» TEXT UNDER STUDY:
*** Begin section ***
Incircle and Incenter – Length of Angle Bisector AP

Incircle and Incenter – Length of Angle Bisector AP

Length of Angle Bisector AP:

Area of Triangle ABP + Area of Triangle ACP = Area of Triangle ABC

\(\frac{1}{2}AB\times AP\sin \left( \frac{A}{2} \right)+\frac{1}{2}AC\times AP\ \sin \left( \frac{A}{2} \right)=\frac{1}{2}AB\times AC\sin A\),                   

\(\frac{1}{2}\left( c+b \right)AP\times \sin \left( \frac{A}{2} \right)=\frac{1}{2}\left( 2bc\sin \left( \frac{A}{2} \right)\cos \left( \frac{A}{2} \right) \right)\),

\(AP=\left( \frac{2bc}{b+c} \right)\cos \left( \frac{A}{2} \right)\)
*** End section ***
» REQUEST: In the derivation of the length of angle bisector AP, what final formula does it give for AP?

» RECORDED INFORMATION:
*** Begin section ***
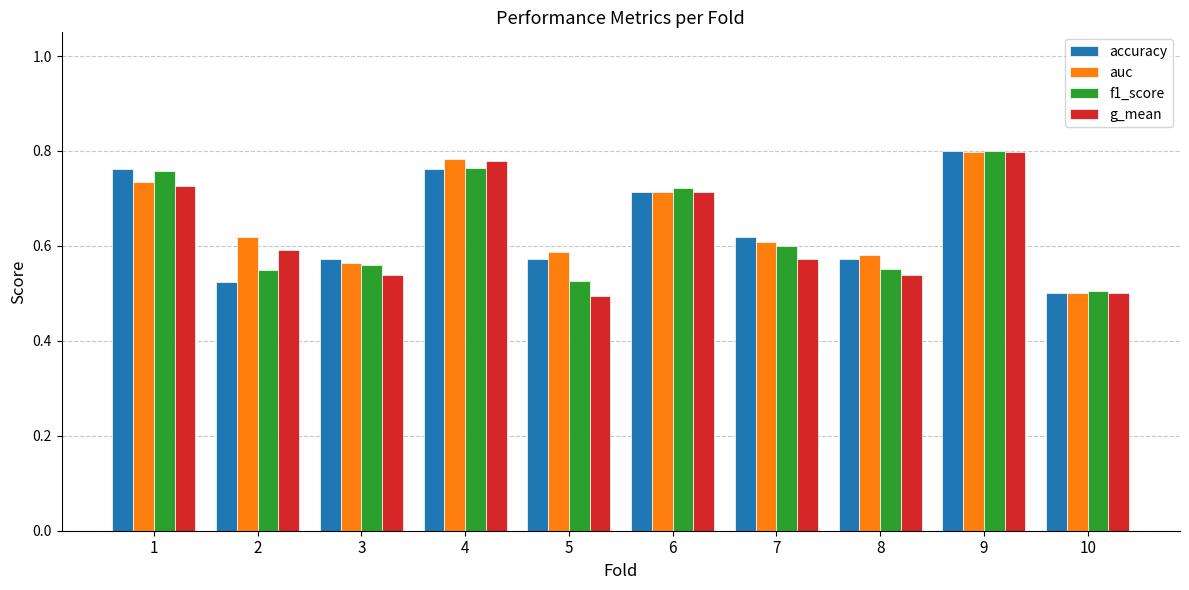

Which category has the lowest value in the accuracy series?

10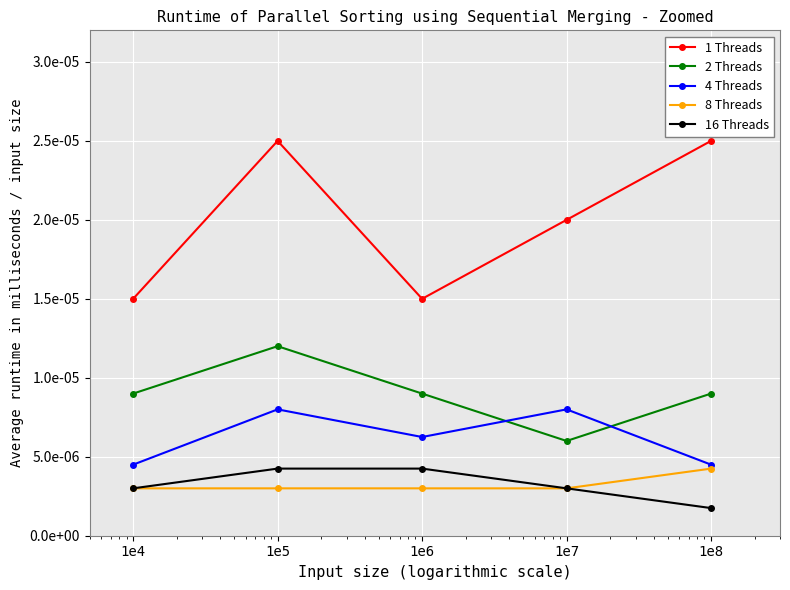

How many interior local valleys does the 1 Threads series have?

1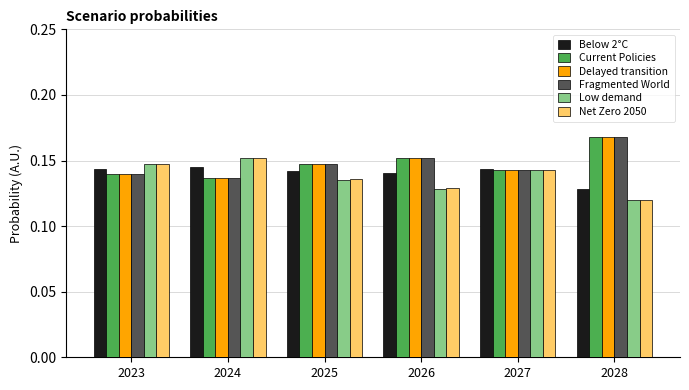

At which category is the sum across all series the highest?

2028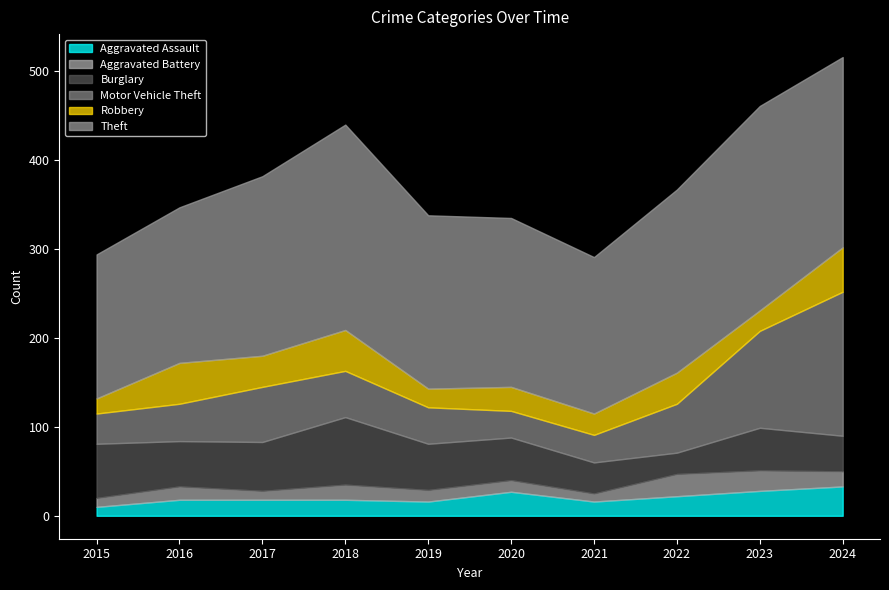

At which category is the sum across all series the highest?

2024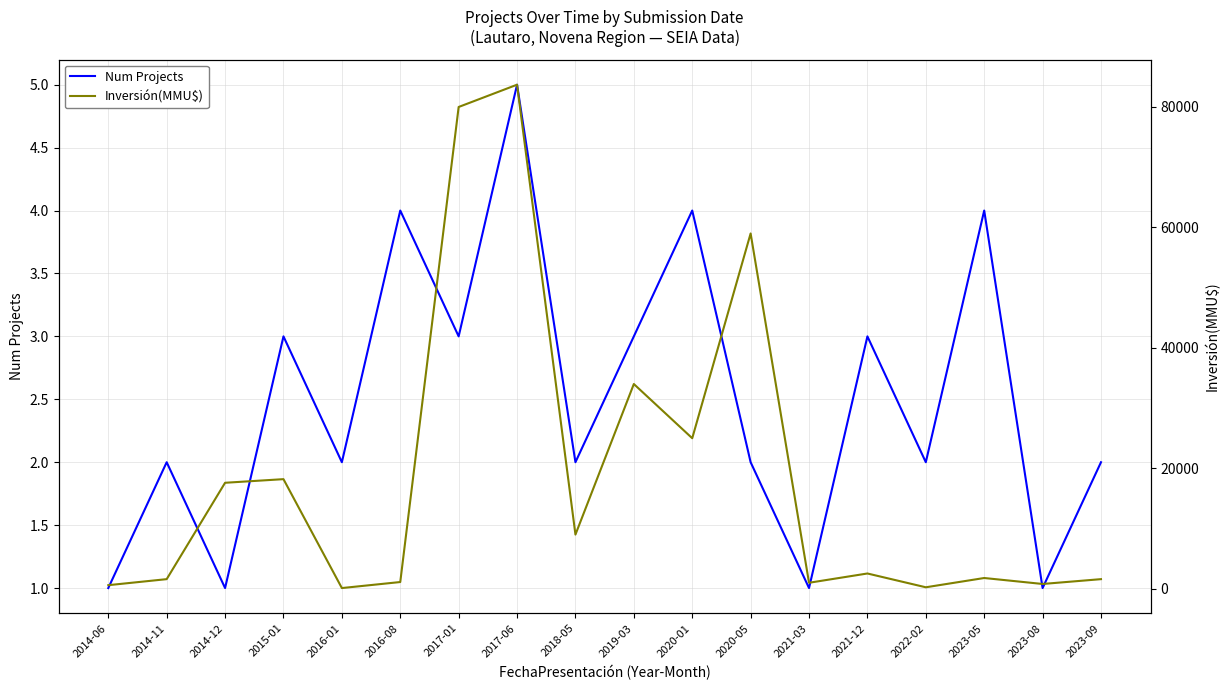

Which series has the largest range (max minus min)?

Inversión(MMU$)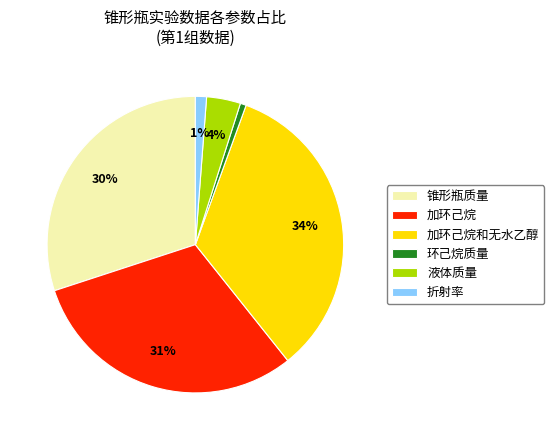

Approximately how many times larger is the value at 加环己烷和无水乙醇 compared to 加环己烷?

1.1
*** End section ***
» SOLUTION TO THE PROBLEM: AP = (2bc / (b + c)) · cos(A/2)